-- Task description --
Search the data for the word "lines". Reproduce every line where it is found.

Segment Start: Listed entries

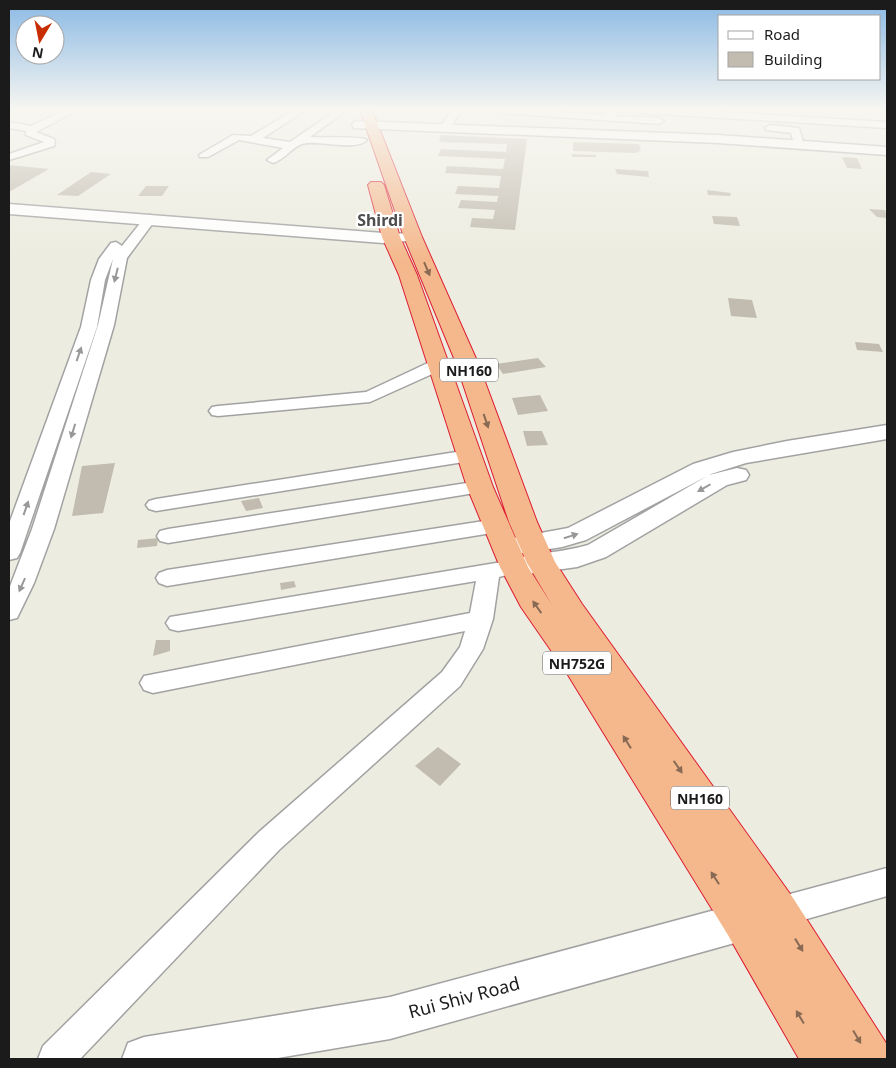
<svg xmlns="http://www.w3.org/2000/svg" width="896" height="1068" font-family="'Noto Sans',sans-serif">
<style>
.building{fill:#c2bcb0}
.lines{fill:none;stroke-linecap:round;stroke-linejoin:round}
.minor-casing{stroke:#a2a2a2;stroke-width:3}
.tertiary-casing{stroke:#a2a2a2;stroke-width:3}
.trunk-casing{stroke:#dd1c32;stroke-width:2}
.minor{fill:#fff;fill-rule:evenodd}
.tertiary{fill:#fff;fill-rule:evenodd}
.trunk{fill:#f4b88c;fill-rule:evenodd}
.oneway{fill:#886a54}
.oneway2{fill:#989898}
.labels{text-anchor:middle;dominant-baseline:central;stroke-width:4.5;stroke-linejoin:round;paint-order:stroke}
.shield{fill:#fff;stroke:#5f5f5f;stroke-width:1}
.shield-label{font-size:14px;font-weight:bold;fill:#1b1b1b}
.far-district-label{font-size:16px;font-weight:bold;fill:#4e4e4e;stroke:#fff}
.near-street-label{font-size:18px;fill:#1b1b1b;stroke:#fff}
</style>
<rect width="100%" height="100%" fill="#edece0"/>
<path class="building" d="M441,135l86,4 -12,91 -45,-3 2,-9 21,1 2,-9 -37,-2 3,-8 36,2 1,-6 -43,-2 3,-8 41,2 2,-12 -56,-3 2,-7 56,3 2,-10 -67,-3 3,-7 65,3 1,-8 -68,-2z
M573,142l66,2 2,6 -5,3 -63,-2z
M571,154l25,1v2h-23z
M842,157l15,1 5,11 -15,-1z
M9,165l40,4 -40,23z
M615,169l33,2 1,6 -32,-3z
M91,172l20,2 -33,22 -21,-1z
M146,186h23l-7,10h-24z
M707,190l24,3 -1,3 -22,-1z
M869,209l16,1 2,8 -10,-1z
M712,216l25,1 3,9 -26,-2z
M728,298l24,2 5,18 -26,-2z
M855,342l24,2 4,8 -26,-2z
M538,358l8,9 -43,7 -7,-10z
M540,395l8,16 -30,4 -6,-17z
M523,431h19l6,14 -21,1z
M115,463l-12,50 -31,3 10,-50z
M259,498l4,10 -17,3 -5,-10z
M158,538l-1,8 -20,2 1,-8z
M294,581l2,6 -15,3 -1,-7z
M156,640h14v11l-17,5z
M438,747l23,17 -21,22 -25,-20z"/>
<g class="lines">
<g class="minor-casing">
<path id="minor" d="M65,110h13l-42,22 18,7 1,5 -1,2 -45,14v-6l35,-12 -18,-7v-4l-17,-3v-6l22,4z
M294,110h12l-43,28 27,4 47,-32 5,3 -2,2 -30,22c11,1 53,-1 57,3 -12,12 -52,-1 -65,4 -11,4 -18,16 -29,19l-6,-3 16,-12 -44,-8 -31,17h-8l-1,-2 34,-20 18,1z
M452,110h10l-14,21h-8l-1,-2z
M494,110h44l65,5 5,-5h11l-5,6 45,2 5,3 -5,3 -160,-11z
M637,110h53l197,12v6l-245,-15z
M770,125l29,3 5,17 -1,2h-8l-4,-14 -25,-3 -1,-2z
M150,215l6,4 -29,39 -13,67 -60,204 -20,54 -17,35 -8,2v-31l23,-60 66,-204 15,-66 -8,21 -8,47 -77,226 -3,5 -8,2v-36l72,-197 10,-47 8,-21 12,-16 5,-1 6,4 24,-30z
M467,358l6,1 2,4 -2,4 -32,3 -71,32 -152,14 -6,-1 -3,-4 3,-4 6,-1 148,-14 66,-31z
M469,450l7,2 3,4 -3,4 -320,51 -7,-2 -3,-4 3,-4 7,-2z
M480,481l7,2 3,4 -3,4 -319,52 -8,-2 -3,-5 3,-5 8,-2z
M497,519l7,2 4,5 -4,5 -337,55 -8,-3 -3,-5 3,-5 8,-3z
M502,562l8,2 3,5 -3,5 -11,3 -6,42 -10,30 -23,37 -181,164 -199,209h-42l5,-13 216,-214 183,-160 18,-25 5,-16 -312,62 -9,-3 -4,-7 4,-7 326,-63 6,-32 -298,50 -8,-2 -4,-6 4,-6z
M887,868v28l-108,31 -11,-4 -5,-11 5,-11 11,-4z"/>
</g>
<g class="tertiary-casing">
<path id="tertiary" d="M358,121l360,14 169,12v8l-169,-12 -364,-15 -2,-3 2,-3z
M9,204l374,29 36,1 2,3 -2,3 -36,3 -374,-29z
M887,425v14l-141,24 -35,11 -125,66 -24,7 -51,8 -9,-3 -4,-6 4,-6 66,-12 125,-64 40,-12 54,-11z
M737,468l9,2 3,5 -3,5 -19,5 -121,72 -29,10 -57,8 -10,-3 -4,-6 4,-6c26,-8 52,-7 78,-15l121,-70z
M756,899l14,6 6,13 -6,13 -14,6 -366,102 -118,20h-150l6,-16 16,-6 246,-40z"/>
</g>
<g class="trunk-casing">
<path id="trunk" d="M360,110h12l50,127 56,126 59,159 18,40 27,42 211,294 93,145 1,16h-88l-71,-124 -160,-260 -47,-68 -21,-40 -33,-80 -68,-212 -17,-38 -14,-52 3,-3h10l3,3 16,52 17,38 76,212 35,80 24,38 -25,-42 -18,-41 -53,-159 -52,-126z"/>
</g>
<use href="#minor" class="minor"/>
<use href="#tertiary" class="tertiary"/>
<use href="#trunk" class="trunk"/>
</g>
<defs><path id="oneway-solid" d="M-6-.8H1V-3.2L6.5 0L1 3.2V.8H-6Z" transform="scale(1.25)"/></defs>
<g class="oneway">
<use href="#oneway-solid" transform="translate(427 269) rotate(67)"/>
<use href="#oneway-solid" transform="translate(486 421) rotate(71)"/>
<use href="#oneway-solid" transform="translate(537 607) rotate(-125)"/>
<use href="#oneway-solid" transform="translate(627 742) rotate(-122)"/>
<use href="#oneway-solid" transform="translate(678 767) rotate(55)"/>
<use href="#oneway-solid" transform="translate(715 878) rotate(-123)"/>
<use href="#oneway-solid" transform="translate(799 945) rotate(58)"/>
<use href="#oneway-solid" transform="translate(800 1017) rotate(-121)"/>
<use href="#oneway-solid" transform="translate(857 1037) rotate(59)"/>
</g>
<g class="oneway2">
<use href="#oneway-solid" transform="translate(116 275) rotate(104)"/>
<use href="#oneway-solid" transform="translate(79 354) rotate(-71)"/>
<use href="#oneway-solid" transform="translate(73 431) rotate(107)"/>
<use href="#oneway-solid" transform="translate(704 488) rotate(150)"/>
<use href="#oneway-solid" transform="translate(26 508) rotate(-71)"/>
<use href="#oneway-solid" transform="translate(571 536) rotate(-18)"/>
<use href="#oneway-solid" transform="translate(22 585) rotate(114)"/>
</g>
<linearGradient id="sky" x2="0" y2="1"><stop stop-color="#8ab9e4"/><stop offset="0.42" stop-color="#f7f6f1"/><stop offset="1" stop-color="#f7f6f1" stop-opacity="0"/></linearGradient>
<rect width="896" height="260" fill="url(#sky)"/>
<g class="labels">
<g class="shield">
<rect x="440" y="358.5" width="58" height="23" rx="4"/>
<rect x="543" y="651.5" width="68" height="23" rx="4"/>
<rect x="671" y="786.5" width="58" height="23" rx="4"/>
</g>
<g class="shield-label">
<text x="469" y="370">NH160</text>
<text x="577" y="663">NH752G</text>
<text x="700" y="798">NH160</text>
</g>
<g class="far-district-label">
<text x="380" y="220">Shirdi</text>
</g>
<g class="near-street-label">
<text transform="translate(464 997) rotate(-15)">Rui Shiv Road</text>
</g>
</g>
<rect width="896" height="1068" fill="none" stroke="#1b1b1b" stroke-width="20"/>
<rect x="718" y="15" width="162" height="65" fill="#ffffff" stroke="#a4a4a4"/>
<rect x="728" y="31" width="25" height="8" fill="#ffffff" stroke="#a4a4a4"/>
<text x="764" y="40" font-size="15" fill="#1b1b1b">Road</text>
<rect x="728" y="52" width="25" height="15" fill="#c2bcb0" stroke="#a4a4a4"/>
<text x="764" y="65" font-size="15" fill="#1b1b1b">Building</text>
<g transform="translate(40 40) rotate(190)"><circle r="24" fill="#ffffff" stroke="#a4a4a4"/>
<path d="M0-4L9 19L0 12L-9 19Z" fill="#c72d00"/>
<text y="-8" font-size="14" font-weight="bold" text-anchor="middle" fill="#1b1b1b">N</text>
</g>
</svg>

Segment End: Listed entries

-- Solution to the problem --
.lines{fill:none;stroke-linecap:round;stroke-linejoin:round}
<g class="lines">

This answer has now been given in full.